Here’s the CloudFront function code. It redirects requests to a new domain while preserving the original path and query parameters.
/**
* Patches lack of
* https://developer.mozilla.org/en-US/docs/Web/API/Location/search in event.
* Inspired by
* https://github.com/aws-samples/amazon-cloudfront-functions/issues/11.
* @param {import("aws-lambda").
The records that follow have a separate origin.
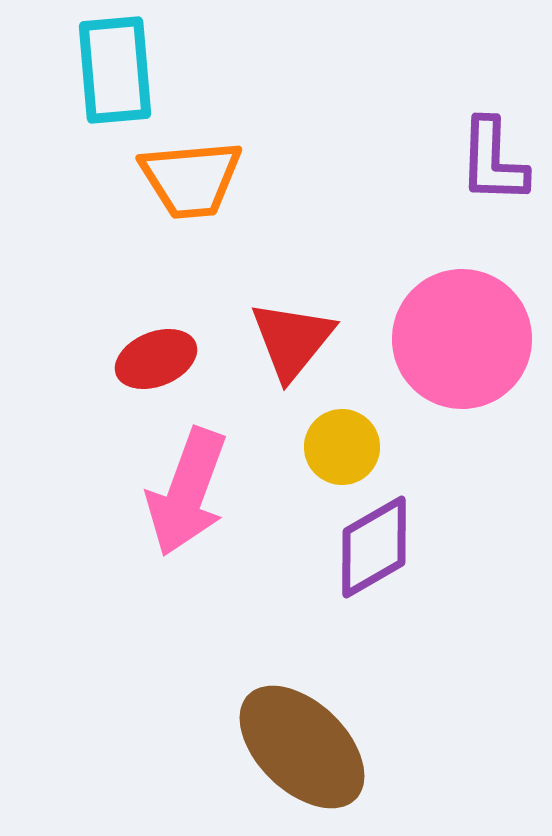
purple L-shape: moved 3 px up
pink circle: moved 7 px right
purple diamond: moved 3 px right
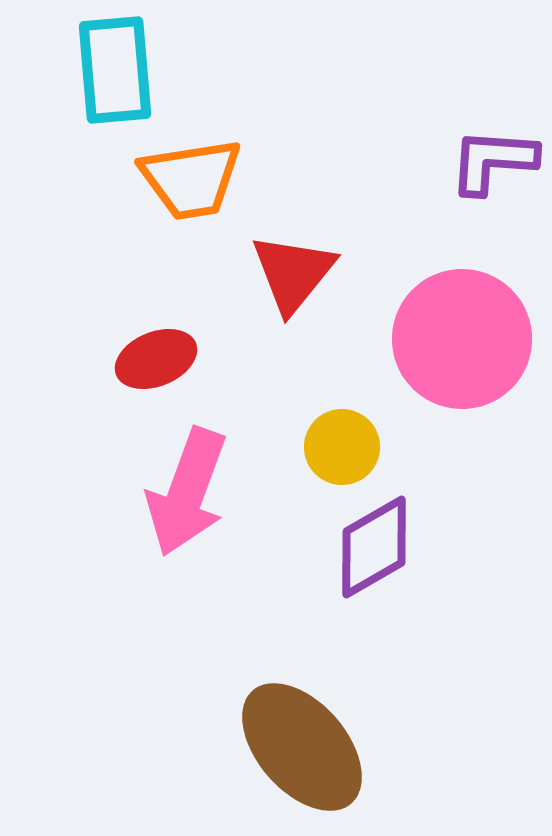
purple L-shape: rotated 92 degrees clockwise
orange trapezoid: rotated 4 degrees counterclockwise
red triangle: moved 1 px right, 67 px up
brown ellipse: rotated 5 degrees clockwise
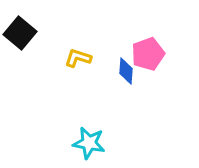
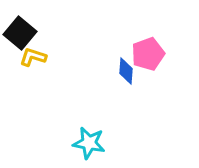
yellow L-shape: moved 45 px left, 1 px up
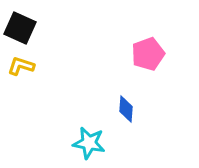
black square: moved 5 px up; rotated 16 degrees counterclockwise
yellow L-shape: moved 12 px left, 9 px down
blue diamond: moved 38 px down
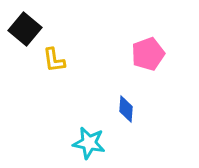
black square: moved 5 px right, 1 px down; rotated 16 degrees clockwise
yellow L-shape: moved 33 px right, 6 px up; rotated 116 degrees counterclockwise
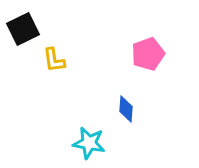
black square: moved 2 px left; rotated 24 degrees clockwise
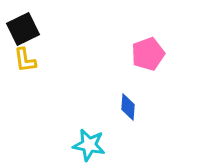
yellow L-shape: moved 29 px left
blue diamond: moved 2 px right, 2 px up
cyan star: moved 2 px down
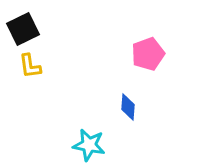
yellow L-shape: moved 5 px right, 6 px down
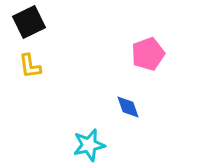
black square: moved 6 px right, 7 px up
blue diamond: rotated 24 degrees counterclockwise
cyan star: rotated 24 degrees counterclockwise
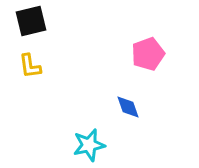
black square: moved 2 px right, 1 px up; rotated 12 degrees clockwise
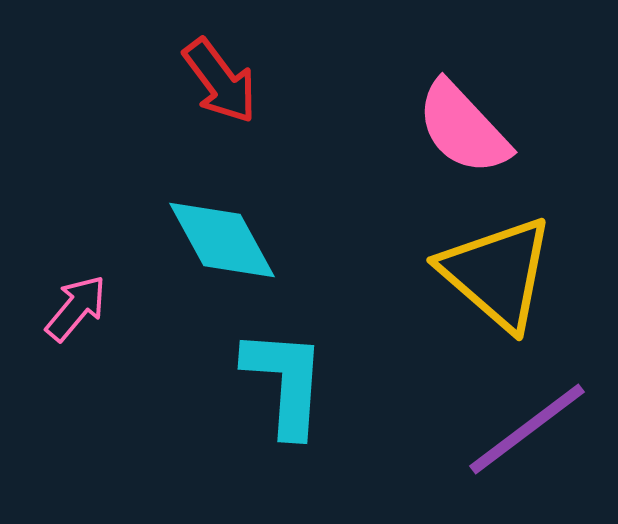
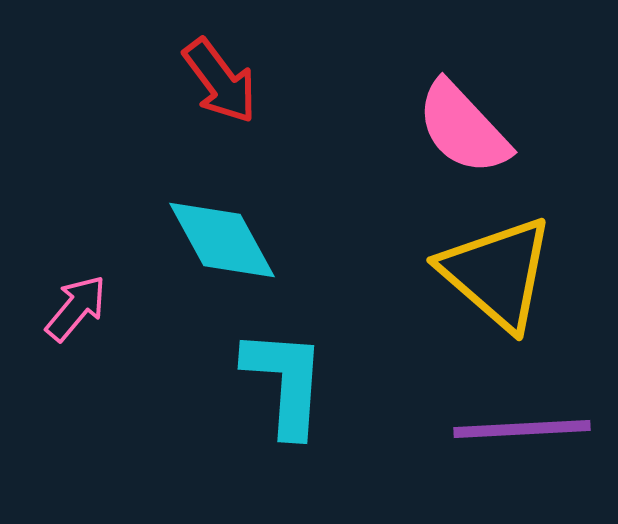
purple line: moved 5 px left; rotated 34 degrees clockwise
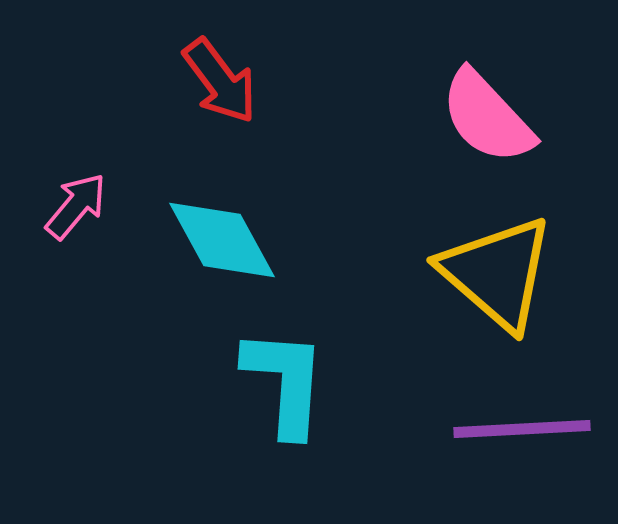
pink semicircle: moved 24 px right, 11 px up
pink arrow: moved 102 px up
CloudFrontFunctionsQuerystring} querystring The weird format exposed by CloudFront
* https://docs.aws.amazon.com/AmazonCloudFront/latest/DeveloperGuide/functions-event-structure.html#functions-event-structure-query-header-cookie
* @returns {string} Tries to return the same as
* https://developer.mozilla.org/en-US/docs/Web/API/URLSearchParams/toString
*/
function getURLSearchParamsString(querystring) {
var str = [];
for (var param in querystring) {
var query = querystring[param];
var multiValue = query.multiValue;
if (multiValue) {
str.push(multiValue.map((item) => param + '=' + item.value).join('&'));
} else if (query.value === '') {
str.push(param);
} else {
str.push(param + '=' + query.value);
}
}
return str.join('&');
}
function handler(event) {
var request = event.request;
var newHost = "www.google.com";
var query = request.querystring && getURLSearchParamsString(request.querystring) ? getURLSearchParamsString(request.querystring) : '';
var response = {
statusCode: 301,
statusDescription: 'Permanent',
headers: {
"location": {
"value": "https://" + newHost + request.uri + (query == "" ? "" : "?" + query)
}
}
};
return response;
}
Replace the newHost variable value with your destination domain.

Paste the code into the Function code section and click Save changes.
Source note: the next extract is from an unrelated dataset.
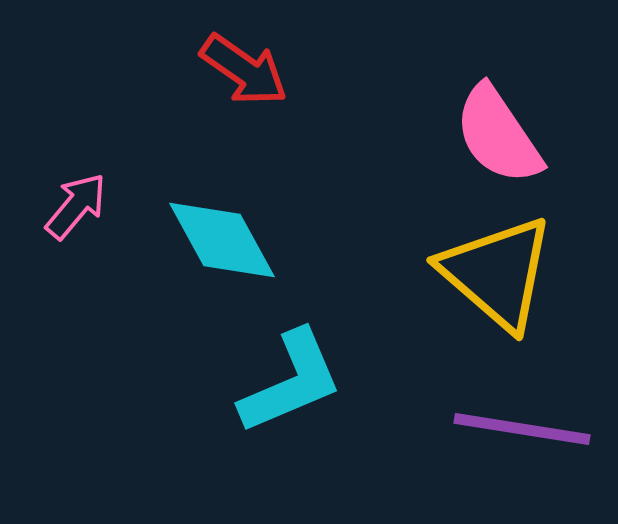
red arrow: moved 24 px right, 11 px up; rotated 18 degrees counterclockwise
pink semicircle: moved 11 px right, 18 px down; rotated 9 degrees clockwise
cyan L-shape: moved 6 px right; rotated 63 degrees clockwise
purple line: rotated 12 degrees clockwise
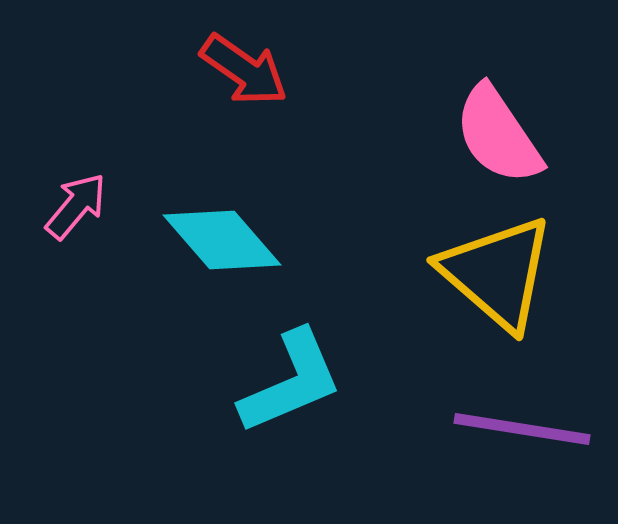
cyan diamond: rotated 12 degrees counterclockwise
Publish the function by clicking Publish, then Publish function.

Now connect the function to your CloudFront distribution. Go back to the distribution, open the Behaviors tab, select the row, and click Edit.

Scroll to the bottom and configure Viewer request and Viewer response as shown above. Select your function name from the dropdown.
If you skip this step, the function won’t run and visitors will see a 404 error.
Step 4: Test the Setup
Open the redirected domain in your browser to confirm it works. The screenshot below shows the redirect working with HTTPS, path preservation (/images), and query parameter forwarding (?x=1).

Conclusion
That’s it for today’s tutorial. If you’re using a different stack, check out our other guides: Google Cloud Functions, Google Cloud Run, or for a no-code approach, Domain-Forward.com.
You can verify your redirect is working correctly with our redirect tester tool.
Please note: AWS occasionally updates its interface, so the exact steps and descriptions may vary slightly. Always refer to the official AWS documentation for the most accurate information.